Janne From Sweden, joined Sep 2001, 379 posts, RR: 0 Posted (13 years 6 months 6 days 14 hours ago) and read 1067 times:
I'm just home after seeing Tante Ju (Lufthansas Ju-52) at Stockholm - Bromma
airport. That was a fantastic sight indeed. Especially since at the same time
Daisy (the "Flying Veterans" DC-3) was also parked on the apron. Made it
feel like beeing back in the forties for a day.

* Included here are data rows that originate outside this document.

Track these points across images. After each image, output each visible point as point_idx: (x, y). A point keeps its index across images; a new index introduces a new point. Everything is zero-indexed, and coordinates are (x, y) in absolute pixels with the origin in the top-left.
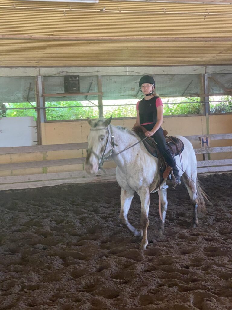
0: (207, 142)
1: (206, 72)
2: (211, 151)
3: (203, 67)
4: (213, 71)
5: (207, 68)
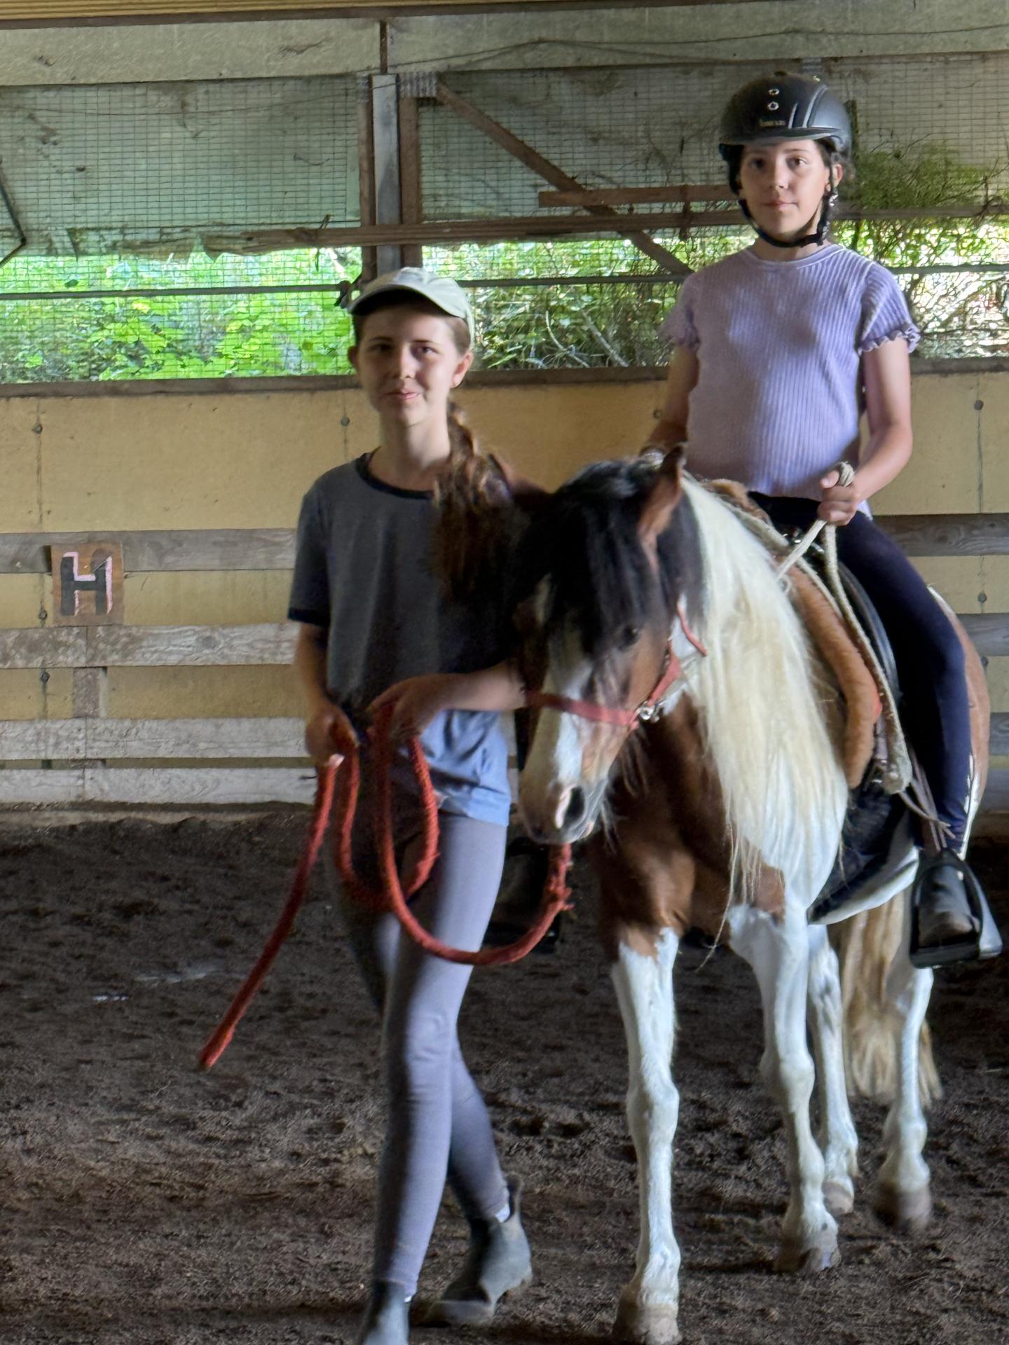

I was a little disappointed though when Tante Ju's engins were
started. I had expected some smoke and a different sound. I saw Tante Ju
at Bromma 1986 and as I remembered the engines made a lot more noice
then. Now I understand that you can't have all original parts in the engines
on a 66 year old aircraft but I am wondering, have they changed the engines
completely to more modern engines? Does anybody out there have
any information on that?
Still, Tante Ju is a fantastic piece of flying history. May she fly many years
Airsicknessbag From Germany, joined Aug 2000, 4723 posts, RR: 31
Reply 2, posted (13 years 6 months 6 days 13 hours ago) and read 1027 times:
The engines are new; PW 1340 S1 H1G Wasp, to be exact. But I can assure you, once you´re inside this flying dinosaur, you couldn´t care less about the engines. It´s truly a time machine, especially in flight. I was lucky enough to catch a flight on the plane´s 60th birthday, back in 1996. It was FRA-QMZ (Mainz), scheduled flying time 10 minutes, but it took us 20 minutes due to strong headwinds. Amazing experience, I just love her.
P.S.: Most of your questions will be answered at http://www.lufthansa-ju52.de , plus the Ju52-team will be happy to send you additional information material.
Jwenting From Netherlands, joined Apr 2001, 10213 posts, RR: 17
Reply 4, posted (13 years 6 months 6 days 12 hours ago) and read 1003 times:
Probably Jumo engines. Jumo was the engine manufacturer owned (in part?) by Junkers.
During WW2, engines were probably installed as they became available when needed. This would see for example BMW engines (and maybe even engines retrieved from downed US and UK aircraft being installed.